Selected extract:
━━━━━━━━━━

MOGG File Multi-Tracks. This section regards the extracted .MOGG file, consisting of 10, that is five pairs of Stereo, tracks. Full Playback has a problem in the drum sound. Isolated Tracks 1 & 2: Miscellaneous High and Low Frequencies. Digital noise. Isolated Tracks 3 & 4: Bass. Mud. Isolated Tracks 5 & 6: Guitar/Snare. Too much echoed bleed to have any value. Lead guitar is not well here. Isolated Tracks 7 & 8: Vocals. Digital drums noise comes with it. Isolated Tracks 9 & 10. Count-in. VERDICT: Not worth much.

Outfakes. As we know, an "outfake" is a fan-created mix or recording. The video game mix and the .MOGG file multi-tracks have both been subjected to various fan-created treatments, including extraction and remix. The bootleg, Beatles Rock Bandology Vol. 2, is devoted entirely to 28 treatments of "Boys." Other outfakes exist (I discovered 10), some with, and some without, crowd noise and/or count-in.

I have decided to avoid review of these outfakes, since they have purely subjective value.



Mix Information. The takes were recorded as twin-tracks, two tracks recorded simultaneously, instruments to one side, vocals to the other. For Stereo mixing, the instrumental (minus drums) side of the twin track was sent hard (wide) to the Left channel, vocals and drums hard to the Right channel, with nothing (except bleed and occasional echo) Center, approximately thus (“I” = instrumental track, “V” = vocals/drums track):

Left _I_________________V_ Right

Deviations from this standard, if any, will be noted below.

━━━━━━━━━━

Records:
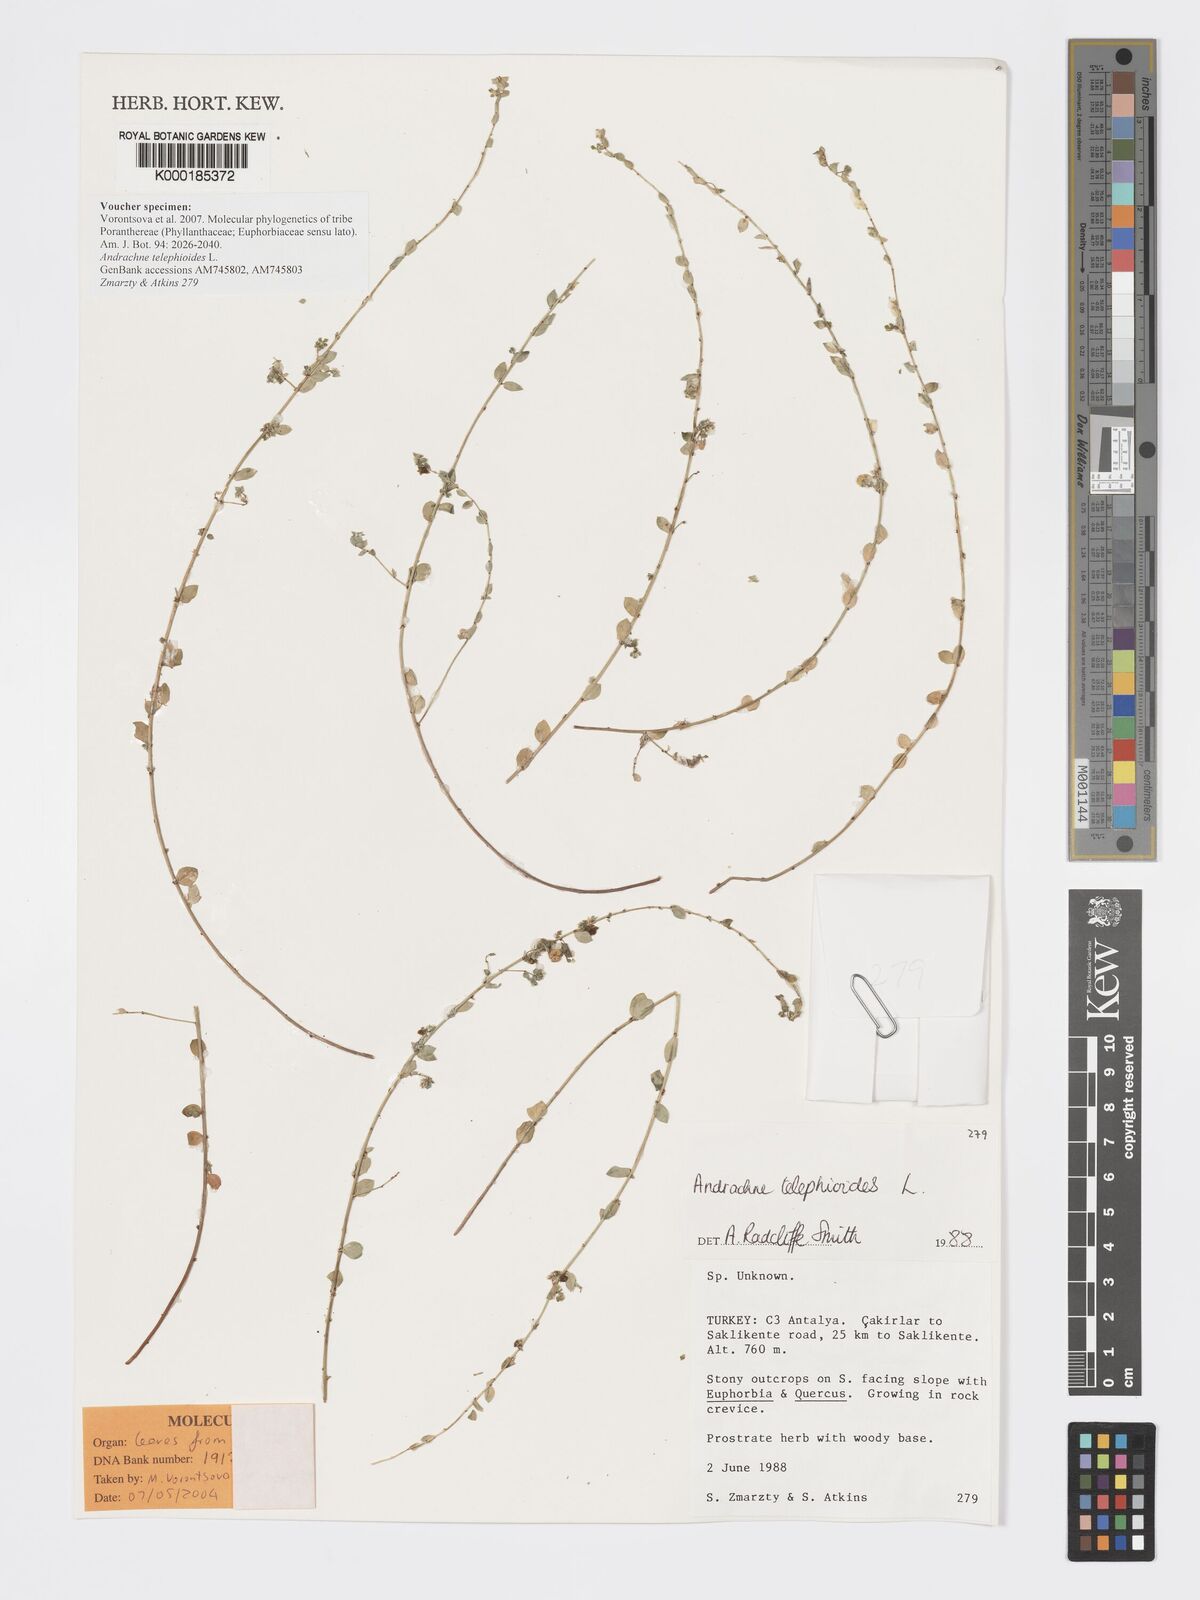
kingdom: Plantae
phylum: Tracheophyta
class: Magnoliopsida
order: Malpighiales
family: Phyllanthaceae
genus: Andrachne
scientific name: Andrachne telephioides
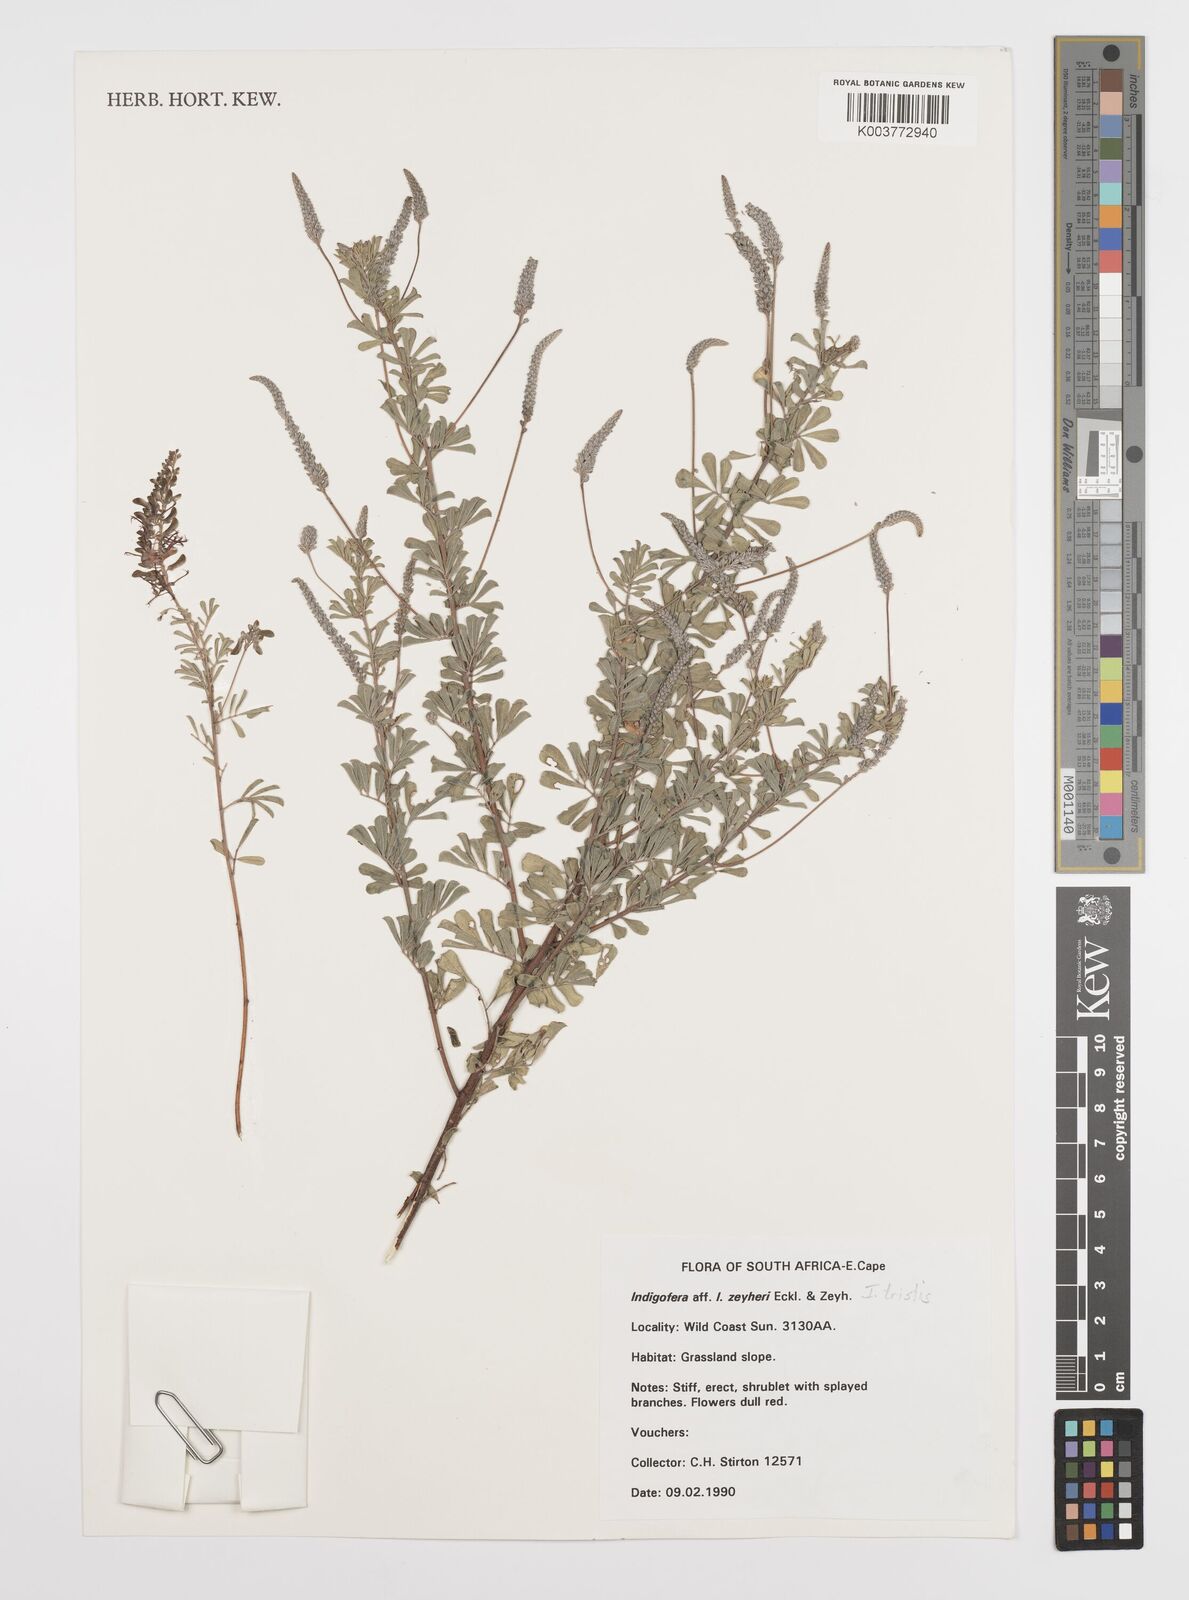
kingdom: Plantae
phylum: Tracheophyta
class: Magnoliopsida
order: Fabales
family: Fabaceae
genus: Indigofera
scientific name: Indigofera
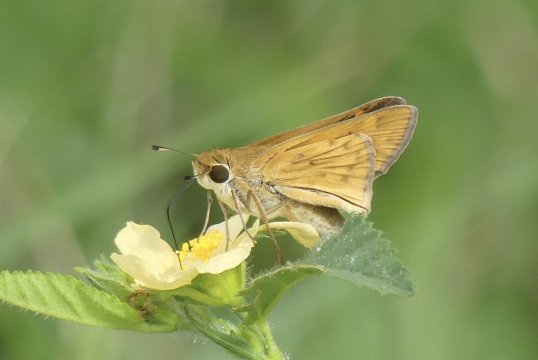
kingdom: Animalia
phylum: Arthropoda
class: Insecta
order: Lepidoptera
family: Hesperiidae
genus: Hylephila
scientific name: Hylephila phyleus
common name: Fiery Skipper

━━━━━━━━━━

Set tasks:
**1)** From the notes on "Boys," list the label given to each isolated track pair of the .MOGG file.
**2)** Based on the notes on "Boys," decide whether each statement is true, and answer yes or no, quoting the words that decide it: (a) The extracted .MOGG file has ten tracks. (b) The bootleg Beatles Rock Bandology Vol. 2 holds 28 treatments of "Boys." (c) In the Stereo mix, vocals and drums were sent to the Left channel.
**3)** Continue the notes on "Boys" from the point where they end.

Answers given:
**1)**
Miscellaneous High and Low Frequencies (Tracks 1 & 2)
Bass (Tracks 3 & 4)
Guitar/Snare (Tracks 5 & 6)
Vocals (Tracks 7 & 8)
Count-in (Tracks 9 & 10)

**2)**
(a) Yes: "consisting of 10, that is five pairs of Stereo, tracks"
(b) Yes: "is devoted entirely to 28 treatments of "Boys.""
(c) No: "vocals and drums hard to the Right channel"

**3)**
Relative Channel Loudness. This is the relation of the Left channel to the Right channel. Each source has its own recipe, affecting the listening experience, especially under headphones.

Relative channel loudness differs from overall loudness. Whereas the former may cause a desire to rebalance the channels (by whatever method), the latter (which I will call “gain”) motivates to adjust the volume knob.

Sonic Rating and Mono Summing. The deviations to Wide Stereo are limited, those deviations being (1) channel placement (see “Mix Information” above), (2) relative channel loudness (already covered), and (3) equalization. Due to this minimalism, I decided to listen in Mono to determine the sonic rating (this also satisfied any curiosity concerning “how it would sound”). When I double-checked my findings in Stereo, I was pleased that they matched.

Unhealthy Competition. The Left (instrumental) channel for “Boys” in Stereo has a tendency to overpower the Right channel, the guitar being the great offender.

End of Song. Stereo has the same ending as Mono, the fullest fadeout coming, I think, on the first lacquer of the UK LP.


UK LP Please Please Me (1963) - Stereo


General. Details for various incarnations of this album are: here.

My Sources:

UK LP, Two-box label, "-1" lacquer.

My Sources: (1) Vinyl, “2” mother, deep stamper (9th label, ca. 1970). (2) Pbthal “Tube Cut” needle-drop FLAC.

Relative Channel Loudness. Vinyl, this source is a little louder than most. FLAC, attempts to rectify by lowering the overall gain.

Sonic Rating by Mono Summing. Vinyl, VERY GOOD. Good: A good mix of the elements. Bad: Guitar is perhaps too loud. Bit skinny on bass.

Pbthal, VERY GOOD. Good: Vocals are strong. Drums and guitar slick. Bad: The bass is weak here, weakest among sources. Tiny bit of sibilance.

UK LP from The Beatles Collection ("Blue Box"), "-2" lacquer.

My Sources:
(1) Vinyl. (2) Dr. Ebbetts needle-drop FLAC.

Relative Channel Loudness. Vinyl, the Right (vocal) channel is a little quieter than the first lacquer UK LP. FLAC, compared to Tube-Cut FLAC, has the Left (instrumental) channel somewhat louder.

Sonic Rating by Mono Summing. Vinyl, EXCELLENT. Good: Although the vocal is somewhat overshadowed here, it seems like an upgrade from the first lacquer, bass more prominent without being obnoxious. Bad: Guitar a little loud.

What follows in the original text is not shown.